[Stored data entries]

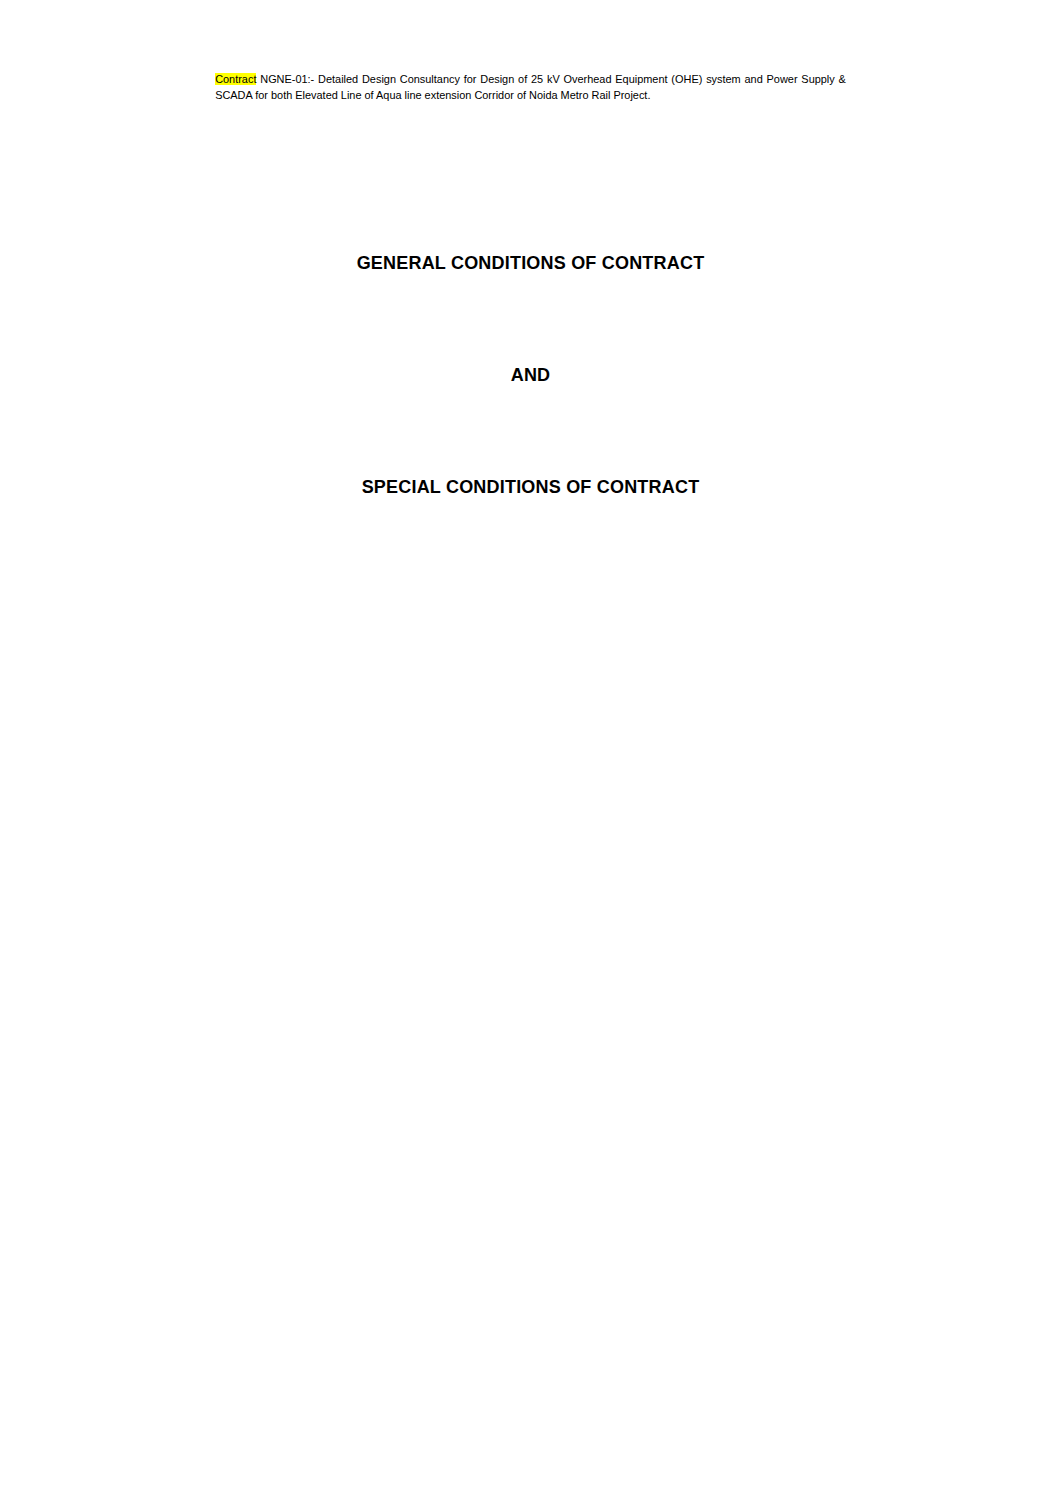Contract NGNE-01:- Detailed Design Consultancy for Design of 25 kV Overhead Equipment (OHE) system and Power Supply & SCADA for both Elevated Line of Aqua line extension Corridor of Noida Metro Rail Project.
GENERAL CONDITIONS OF CONTRACT
AND
SPECIAL CONDITIONS OF CONTRACT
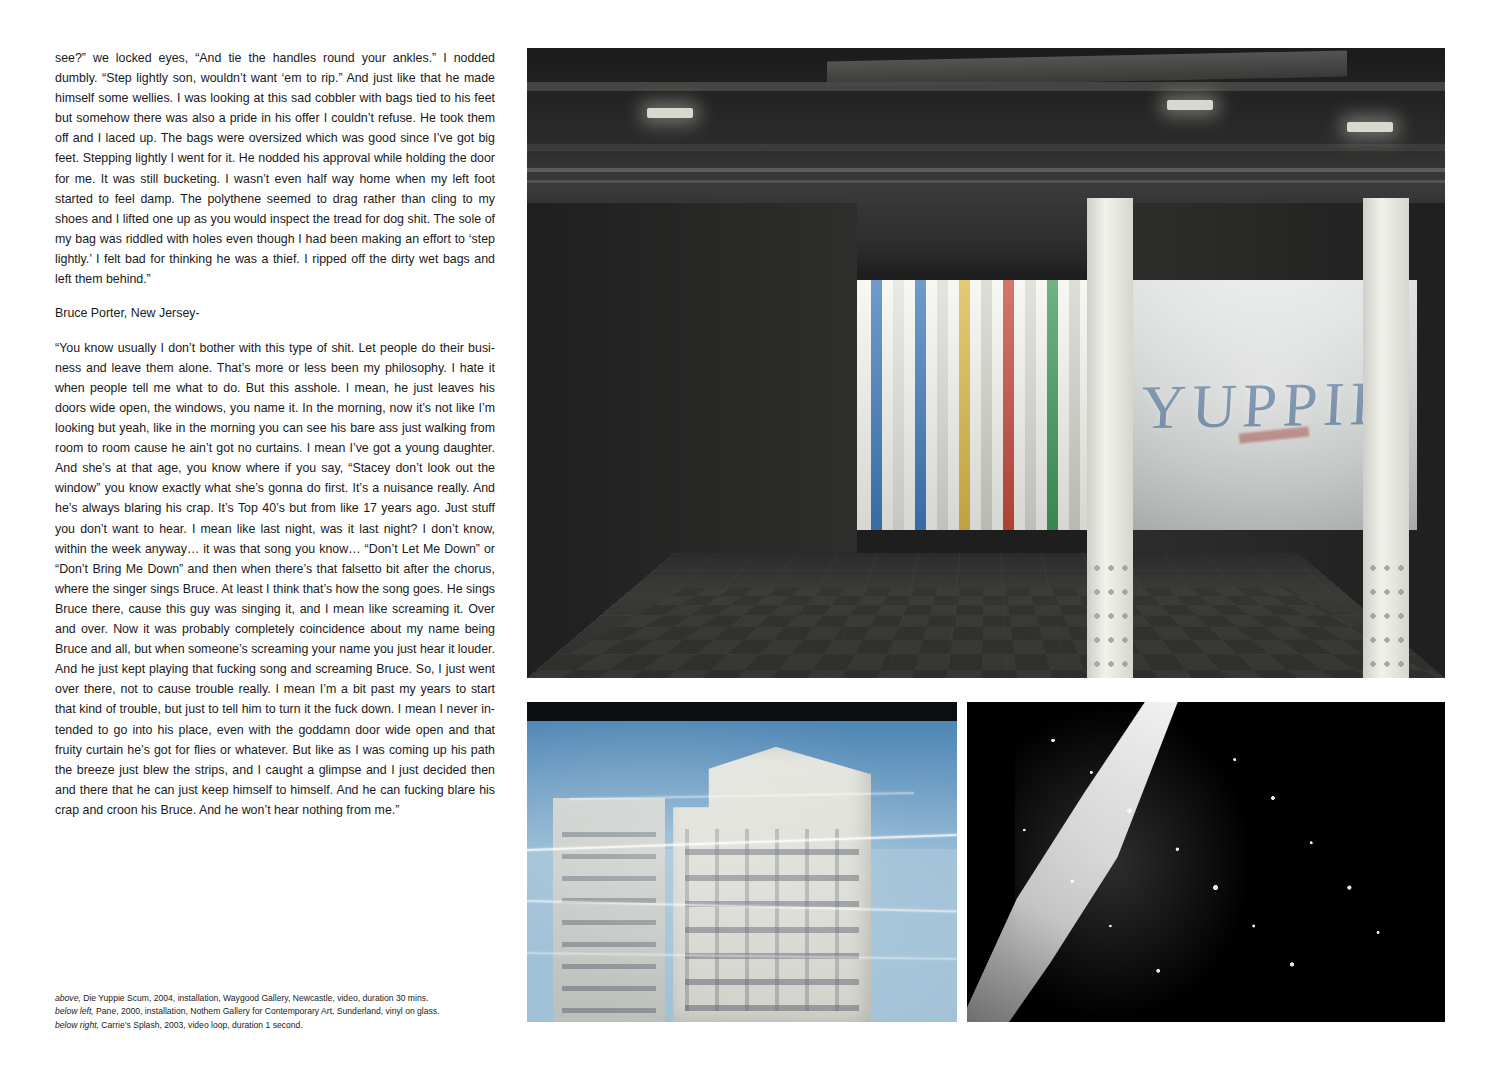see?” we locked eyes, “And tie the handles round your ankles.” I nodded dumbly. “Step lightly son, wouldn’t want ‘em to rip.” And just like that he made himself some wellies. I was looking at this sad cobbler with bags tied to his feet but somehow there was also a pride in his offer I couldn’t refuse. He took them off and I laced up. The bags were oversized which was good since I’ve got big feet. Stepping lightly I went for it. He nodded his approval while holding the door for me. It was still bucketing. I wasn’t even half way home when my left foot started to feel damp. The polythene seemed to drag rather than cling to my shoes and I lifted one up as you would inspect the tread for dog shit. The sole of my bag was riddled with holes even though I had been making an effort to ‘step lightly.’ I felt bad for thinking he was a thief. I ripped off the dirty wet bags and left them behind.”
Bruce Porter, New Jersey-
“You know usually I don’t bother with this type of shit. Let people do their business and leave them alone. That’s more or less been my philosophy. I hate it when people tell me what to do. But this asshole. I mean, he just leaves his doors wide open, the windows, you name it. In the morning, now it’s not like I’m looking but yeah, like in the morning you can see his bare ass just walking from room to room cause he ain’t got no curtains. I mean I’ve got a young daughter. And she’s at that age, you know where if you say, “Stacey don’t look out the window” you know exactly what she’s gonna do first. It’s a nuisance really. And he’s always blaring his crap. It’s Top 40’s but from like 17 years ago. Just stuff you don’t want to hear. I mean like last night, was it last night? I don’t know, within the week anyway… it was that song you know… “Don’t Let Me Down” or “Don’t Bring Me Down” and then when there’s that falsetto bit after the chorus, where the singer sings Bruce. At least I think that’s how the song goes. He sings Bruce there, cause this guy was singing it, and I mean like screaming it. Over and over. Now it was probably completely coincidence about my name being Bruce and all, but when someone’s screaming your name you just hear it louder. And he just kept playing that fucking song and screaming Bruce. So, I just went over there, not to cause trouble really. I mean I’m a bit past my years to start that kind of trouble, but just to tell him to turn it the fuck down. I mean I never intended to go into his place, even with the goddamn door wide open and that fruity curtain he’s got for flies or whatever. But like as I was coming up his path the breeze just blew the strips, and I caught a glimpse and I just decided then and there that he can just keep himself to himself. And he can fucking blare his crap and croon his Bruce. And he won’t hear nothing from me.”
above, Die Yuppie Scum, 2004, installation, Waygood Gallery, Newcastle, video, duration 30 mins.
below left, Pane, 2000, installation, Nothem Gallery for Contemporary Art, Sunderland, vinyl on glass.
below right, Carrie’s Splash, 2003, video loop, duration 1 second.
YUPPIE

What you need to do:
Now copy each line of the entries that mentions "CONDITIONS".

Response to this exercise:
GENERAL CONDITIONS OF CONTRACT
SPECIAL CONDITIONS OF CONTRACT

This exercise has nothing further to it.